By traditional they are round with serrated edges, iced with white and sprinkled with raspberry flavoured jelly crystals.  Jelly crystals are a bit hard to find here, where I note that jelly seems to be made from blocks of concentrated jelly rather than gelatine in granular form. 

They were a treat to make as a child; being allowed to spread one with jam and find another exactly the right size and shape to sandwich onto it, carefully swipe on a circle of white icing and decorate with a pinch of the jelly crystals.  The good thing about jelly crystals is the burst of intense flavour that they add.  Pink sugar provides the look, but it really lacks the zing.

This week I made them heat-shaped a.) because I’ve got heart-shaped biscuit cutters, and b.) because it’s St.

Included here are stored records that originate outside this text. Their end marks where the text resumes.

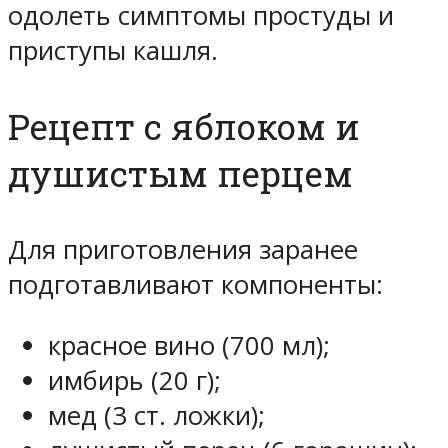
одолеть симптомы простуды и
приступы кашля.
Рецепт с яблоком и
душистым перцем
Для приготовления заранее
подготавливают компоненты:
красное вино (700 мл);
имбирь (20 г);
мед (3 ст. ложки);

Valentine’s Day on Thursday.

Belgian Biscuits

1 1/2 cups brown sugar
250g butter, softened
1 egg
2 1/2 teaspoons mixed spice
1 1/2 teaspoons cinnamon
2 3/4 cups plain flour
1 tablespoon baking powder
1 Tb cocoa

Raspberry jam, white icing, and pink sugar or jelly crystals

Cream the butter and suggar, add the egg and beat well.... I read a version that goes - throw the softened butter, the sugar and the egg in the blender..... it seems to work equally well so do that.  Then sift in the dry ingredients and pulse until you have a dough-ball.

Tip it onto your bench with some sprinkled flour and squash it about a bit to make it all stick together, cut it into two, wrap the pieces in plastic film and refrigerate them for half an hour or so.

Pre-heat the oven to 170 degrees C (fan oven) - 180 degrees C conventional and prepare two or three baking sheets.

Roll out the dough to about 5mm thick, cut it with a biscuit cutter and slide the biscuits onto baking sheet.  Bake 15-20 minutes and cool them on a rack. 

Stick the biscuits together with raspberry jam.  Ice them with white icing and sprinkle with pink crystals.

You can make pink sugar with 1/4 cup of granulated sugar, and a couple of drops of red food colouring - mixed well.


Saturday was wet and snowy and I spent the day out cutting birch off some common land with the Hampshire Conservation Volunteers;  a great day out despite the weather, a magnificent bonfire, and a piece of birch to take home for my wood-carving class, where I plan to make a kuksa (and possibly some wooden spoons for my kitchen).  Anyway as a result the baking was left until the last minute on Sunday and I was too rushed (and too lazy truth be known) to do some fancy flood icing on my themed biscuits.  Maybe I’ll save that for next year….but I doubt it.  They are not for sale and they’ll be consumed in an instant whether swiped or flooded with icing – so swiped it is.  They did however get royal icing because I’m a convert to its superior properties.